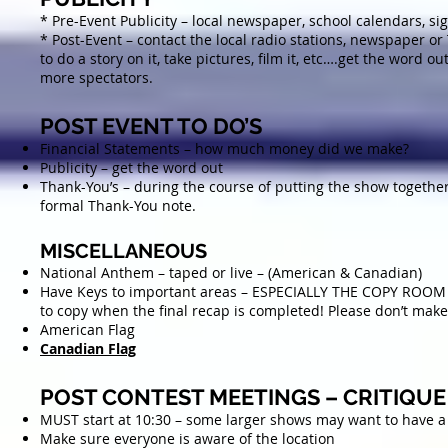
* Pre-Event Publicity – local newspaper, school calendars, si
* Post-Event – contact the local radio stations, newspaper or
to do a story on it, take pictures, film it, etc….get the word ou
more spectators.
POST EVENT TO DO’S
Financial Statements – how much money did we make?
Publicity – get the word out
Thank-You’s – during the course of putting the show togethe
formal Thank-You note.
MISCELLANEOUS
National Anthem – taped or live – (American & Canadian)
Have Keys to important areas – ESPECIALLY THE COPY ROOM 
to copy when the final recap is completed! Please don’t make
American Flag
Canadian Flag
POST CONTEST MEETINGS – CRITIQUE
MUST start at 10:30 – some larger shows may want to have a s
Make sure everyone is aware of the location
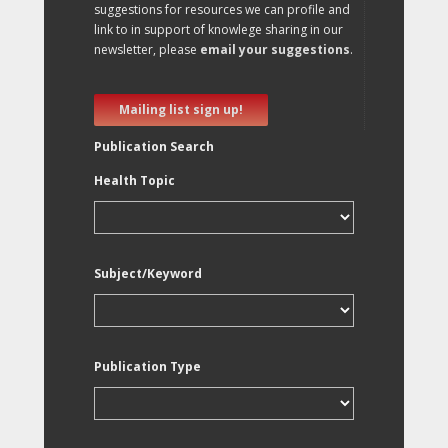
suggestions for resources we can profile and
link to in support of knowlege sharing in our
newsletter, please
email your suggestions
.
Mailing list sign up!
Publication Search
Health Topic
Subject/Keyword
Publication Type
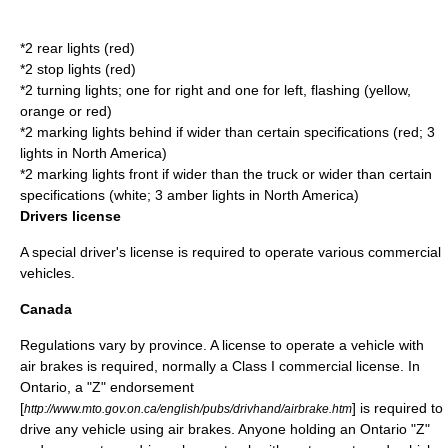
*2 rear lights (red)
*2 stop lights (red)
*2 turning lights; one for right and one for left, flashing (yellow,
orange or red)
*2 marking lights behind if wider than certain specifications (red; 3
lights in North America)
*2 marking lights front if wider than the truck or wider than certain
specifications (white; 3 amber lights in North America)
Drivers license
A special
driver's license
is required to operate various commercial
vehicles.
Canada
Regulations vary by province. A license to operate a vehicle with
air brakes is required, normally a Class I commercial license. In
Ontario
, a "Z" endorsement
[
] is required to
http://www.mto.gov.on.ca/english/pubs/drivhand/airbrake.htm
drive any vehicle using air brakes. Anyone holding an Ontario "Z"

────

When the word "operate" shows up in a line of the material, count that line; report only the final number.

2